#### [Instruction]
Drop the pictures from the entries below, then reproduce the rest exactly.

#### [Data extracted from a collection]
=== Section Start ===
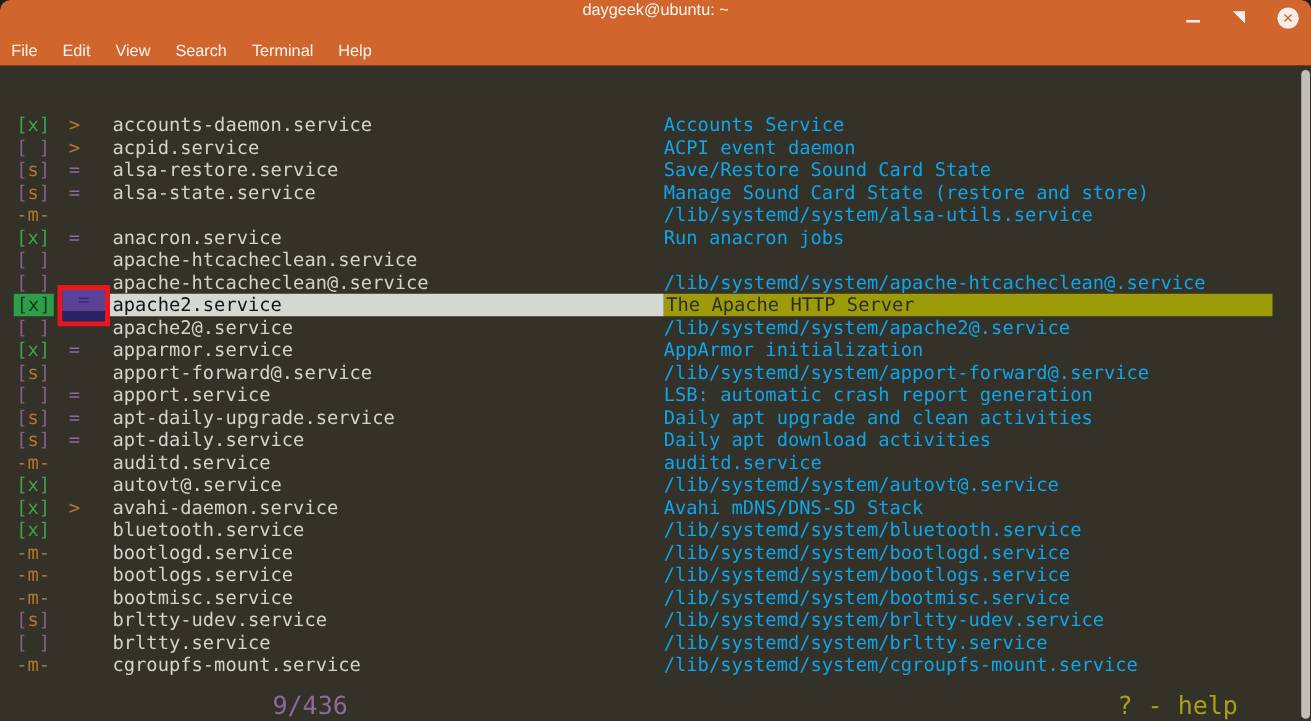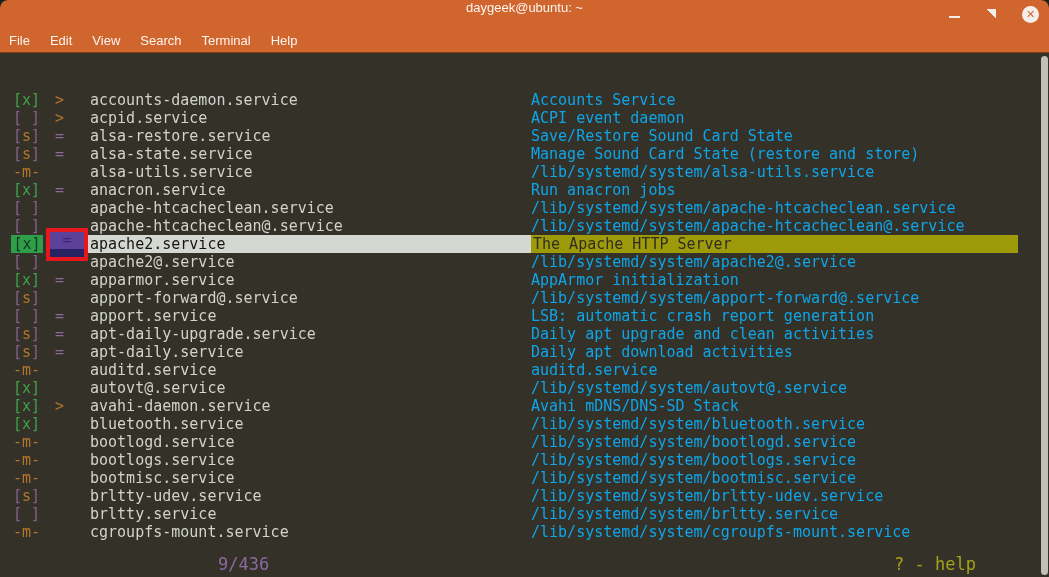--- a/index.html
+++ b/index.html
@@ -44,21 +44,21 @@
   .sel-name{left:90px;color:#141414;z-index:2;}
   .sel-descbar{position:absolute;left:531px;top:0;width:487px;height:18px;background:#9e9b0b;}
   .sel-desc{left:533px;color:#2f2d22;z-index:2;}
   
   .anno{position:absolute;left:46px;top:-7px;width:42px;height:33px;z-index:5;
         border:4px solid #e6181d;box-sizing:border-box;}
   .anno .violet{height:17px;background:#5b4197;color:#372871;text-align:center;
                 font-size:15px;line-height:17px;}
   .anno .indigo{height:8px;background:#272261;}
   
-  .statusline{position:absolute;left:0;right:0;top:502px;height:18px;font-size:17px;
+  .statusline{position:absolute;left:0;right:0;top:502px;height:18px;font-size:20px;
               line-height:18px;}
   .counter{position:absolute;left:218px;color:#8c6a9e;}
   .helphint{position:absolute;left:894px;color:#a5a216;}
   
   .scrollbar{position:absolute;right:1px;top:3px;bottom:2px;width:7px;
              background:#c2beba;border-radius:4px;}
 </style>
 </head>
 <body>
 
@@ -81,23 +81,23 @@
     <span class="menu-item">Terminal</span>
     <span class="menu-item">Help</span>
   </div>
 
   <div class="screen">
     <div id="service-list">
         <div class="row" style="top: 38px;"><span class="mark c-green">[x]</span><span class="arrow c-orange">&gt;</span><span class="name">accounts-daemon.service</span><span class="desc c-olive">Accounts Service</span></div>
         <div class="row" style="top: 56px;"><span class="mark c-purple">[ ]</span><span class="arrow c-orange">&gt;</span><span class="name">acpid.service</span><span class="desc c-olive">ACPI event daemon</span></div>
         <div class="row" style="top: 74px;"><span class="mark"><span class="c-purple" style="position: static;">[</span><span class="c-orange" style="position: static;">s</span><span class="c-purple" style="position: static;">]</span></span><span class="arrow c-purple2">=</span><span class="name">alsa-restore.service</span><span class="desc c-olive">Save/Restore Sound Card State</span></div>
         <div class="row" style="top: 92px;"><span class="mark"><span class="c-purple" style="position: static;">[</span><span class="c-orange" style="position: static;">s</span><span class="c-purple" style="position: static;">]</span></span><span class="arrow c-purple2">=</span><span class="name">alsa-state.service</span><span class="desc c-olive">Manage Sound Card State (restore and store)</span></div>
-        <div class="row" style="top: 110px;"><span class="mark c-orange">-m-</span><span class="name">alsa-utils.service</span><span class="desc c-olive">/lib/systemd/system/alsa-utils.service</span></div>
+        <div class="row" style="top: 110px;"><span class="mark c-orange">-m-</span><span class="desc c-olive">/lib/systemd/system/alsa-utils.service</span></div>
         <div class="row" style="top: 128px;"><span class="mark c-green">[x]</span><span class="arrow c-purple2">=</span><span class="name">anacron.service</span><span class="desc c-olive">Run anacron jobs</span></div>
-        <div class="row" style="top: 146px;"><span class="mark c-purple">[ ]</span><span class="name">apache-htcacheclean.service</span><span class="desc c-olive">/lib/systemd/system/apache-htcacheclean.service</span></div>
+        <div class="row" style="top: 146px;"><span class="mark c-purple">[ ]</span><span class="name">apache-htcacheclean.service</span></div>
         <div class="row" style="top: 164px;"><span class="mark c-purple">[ ]</span><span class="name">apache-htcacheclean@.service</span><span class="desc c-olive">/lib/systemd/system/apache-htcacheclean@.service</span></div>
         <div class="row" style="top: 182px;"><div class="sel-graybar"></div><div class="sel-descbar"></div><span class="sel-state">[x]</span><span class="sel-name">apache2.service</span><span class="sel-desc">The Apache HTTP Server</span><div class="anno"><div class="violet">=</div><div class="indigo"></div></div></div>
         <div class="row" style="top: 200px;"><span class="mark c-purple">[ ]</span><span class="name">apache2@.service</span><span class="desc c-olive">/lib/systemd/system/apache2@.service</span></div>
         <div class="row" style="top: 218px;"><span class="mark c-green">[x]</span><span class="arrow c-purple2">=</span><span class="name">apparmor.service</span><span class="desc c-olive">AppArmor initialization</span></div>
         <div class="row" style="top: 236px;"><span class="mark"><span class="c-purple" style="position: static;">[</span><span class="c-orange" style="position: static;">s</span><span class="c-purple" style="position: static;">]</span></span><span class="name">apport-forward@.service</span><span class="desc c-olive">/lib/systemd/system/apport-forward@.service</span></div>
         <div class="row" style="top: 254px;"><span class="mark c-purple">[ ]</span><span class="arrow c-purple2">=</span><span class="name">apport.service</span><span class="desc c-olive">LSB: automatic crash report generation</span></div>
         <div class="row" style="top: 272px;"><span class="mark"><span class="c-purple" style="position: static;">[</span><span class="c-orange" style="position: static;">s</span><span class="c-purple" style="position: static;">]</span></span><span class="arrow c-purple2">=</span><span class="name">apt-daily-upgrade.service</span><span class="desc c-olive">Daily apt upgrade and clean activities</span></div>
         <div class="row" style="top: 290px;"><span class="mark"><span class="c-purple" style="position: static;">[</span><span class="c-orange" style="position: static;">s</span><span class="c-purple" style="position: static;">]</span></span><span class="arrow c-purple2">=</span><span class="name">apt-daily.service</span><span class="desc c-olive">Daily apt download activities</span></div>
         <div class="row" style="top: 308px;"><span class="mark c-orange">-m-</span><span class="name">auditd.service</span><span class="desc c-olive">auditd.service</span></div>
         <div class="row" style="top: 326px;"><span class="mark c-green">[x]</span><span class="name">autovt@.service</span><span class="desc c-olive">/lib/systemd/system/autovt@.service</span></div>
=== Section End ===
#### [Result of the exercise]
--- a/index.html
+++ b/index.html
@@ -44,21 +44,21 @@
   .sel-name{left:90px;color:#141414;z-index:2;}
   .sel-descbar{position:absolute;left:531px;top:0;width:487px;height:18px;background:#9e9b0b;}
   .sel-desc{left:533px;color:#2f2d22;z-index:2;}
   
   .anno{position:absolute;left:46px;top:-7px;width:42px;height:33px;z-index:5;
         border:4px solid #e6181d;box-sizing:border-box;}
   .anno .violet{height:17px;background:#5b4197;color:#372871;text-align:center;
                 font-size:15px;line-height:17px;}
   .anno .indigo{height:8px;background:#272261;}
   
-  .statusline{position:absolute;left:0;right:0;top:502px;height:18px;font-size:17px;
+  .statusline{position:absolute;left:0;right:0;top:502px;height:18px;font-size:20px;
               line-height:18px;}
   .counter{position:absolute;left:218px;color:#8c6a9e;}
   .helphint{position:absolute;left:894px;color:#a5a216;}
   
   .scrollbar{position:absolute;right:1px;top:3px;bottom:2px;width:7px;
              background:#c2beba;border-radius:4px;}
 </style>
 </head>
 <body>
 
@@ -81,23 +81,23 @@
     <span class="menu-item">Terminal</span>
     <span class="menu-item">Help</span>
   </div>
 
   <div class="screen">
     <div id="service-list">
         <div class="row" style="top: 38px;"><span class="mark c-green">[x]</span><span class="arrow c-orange">&gt;</span><span class="name">accounts-daemon.service</span><span class="desc c-olive">Accounts Service</span></div>
         <div class="row" style="top: 56px;"><span class="mark c-purple">[ ]</span><span class="arrow c-orange">&gt;</span><span class="name">acpid.service</span><span class="desc c-olive">ACPI event daemon</span></div>
         <div class="row" style="top: 74px;"><span class="mark"><span class="c-purple" style="position: static;">[</span><span class="c-orange" style="position: static;">s</span><span class="c-purple" style="position: static;">]</span></span><span class="arrow c-purple2">=</span><span class="name">alsa-restore.service</span><span class="desc c-olive">Save/Restore Sound Card State</span></div>
         <div class="row" style="top: 92px;"><span class="mark"><span class="c-purple" style="position: static;">[</span><span class="c-orange" style="position: static;">s</span><span class="c-purple" style="position: static;">]</span></span><span class="arrow c-purple2">=</span><span class="name">alsa-state.service</span><span class="desc c-olive">Manage Sound Card State (restore and store)</span></div>
-        <div class="row" style="top: 110px;"><span class="mark c-orange">-m-</span><span class="name">alsa-utils.service</span><span class="desc c-olive">/lib/systemd/system/alsa-utils.service</span></div>
+        <div class="row" style="top: 110px;"><span class="mark c-orange">-m-</span><span class="desc c-olive">/lib/systemd/system/alsa-utils.service</span></div>
         <div class="row" style="top: 128px;"><span class="mark c-green">[x]</span><span class="arrow c-purple2">=</span><span class="name">anacron.service</span><span class="desc c-olive">Run anacron jobs</span></div>
-        <div class="row" style="top: 146px;"><span class="mark c-purple">[ ]</span><span class="name">apache-htcacheclean.service</span><span class="desc c-olive">/lib/systemd/system/apache-htcacheclean.service</span></div>
+        <div class="row" style="top: 146px;"><span class="mark c-purple">[ ]</span><span class="name">apache-htcacheclean.service</span></div>
         <div class="row" style="top: 164px;"><span class="mark c-purple">[ ]</span><span class="name">apache-htcacheclean@.service</span><span class="desc c-olive">/lib/systemd/system/apache-htcacheclean@.service</span></div>
         <div class="row" style="top: 182px;"><div class="sel-graybar"></div><div class="sel-descbar"></div><span class="sel-state">[x]</span><span class="sel-name">apache2.service</span><span class="sel-desc">The Apache HTTP Server</span><div class="anno"><div class="violet">=</div><div class="indigo"></div></div></div>
         <div class="row" style="top: 200px;"><span class="mark c-purple">[ ]</span><span class="name">apache2@.service</span><span class="desc c-olive">/lib/systemd/system/apache2@.service</span></div>
         <div class="row" style="top: 218px;"><span class="mark c-green">[x]</span><span class="arrow c-purple2">=</span><span class="name">apparmor.service</span><span class="desc c-olive">AppArmor initialization</span></div>
         <div class="row" style="top: 236px;"><span class="mark"><span class="c-purple" style="position: static;">[</span><span class="c-orange" style="position: static;">s</span><span class="c-purple" style="position: static;">]</span></span><span class="name">apport-forward@.service</span><span class="desc c-olive">/lib/systemd/system/apport-forward@.service</span></div>
         <div class="row" style="top: 254px;"><span class="mark c-purple">[ ]</span><span class="arrow c-purple2">=</span><span class="name">apport.service</span><span class="desc c-olive">LSB: automatic crash report generation</span></div>
         <div class="row" style="top: 272px;"><span class="mark"><span class="c-purple" style="position: static;">[</span><span class="c-orange" style="position: static;">s</span><span class="c-purple" style="position: static;">]</span></span><span class="arrow c-purple2">=</span><span class="name">apt-daily-upgrade.service</span><span class="desc c-olive">Daily apt upgrade and clean activities</span></div>
         <div class="row" style="top: 290px;"><span class="mark"><span class="c-purple" style="position: static;">[</span><span class="c-orange" style="position: static;">s</span><span class="c-purple" style="position: static;">]</span></span><span class="arrow c-purple2">=</span><span class="name">apt-daily.service</span><span class="desc c-olive">Daily apt download activities</span></div>
         <div class="row" style="top: 308px;"><span class="mark c-orange">-m-</span><span class="name">auditd.service</span><span class="desc c-olive">auditd.service</span></div>
         <div class="row" style="top: 326px;"><span class="mark c-green">[x]</span><span class="name">autovt@.service</span><span class="desc c-olive">/lib/systemd/system/autovt@.service</span></div>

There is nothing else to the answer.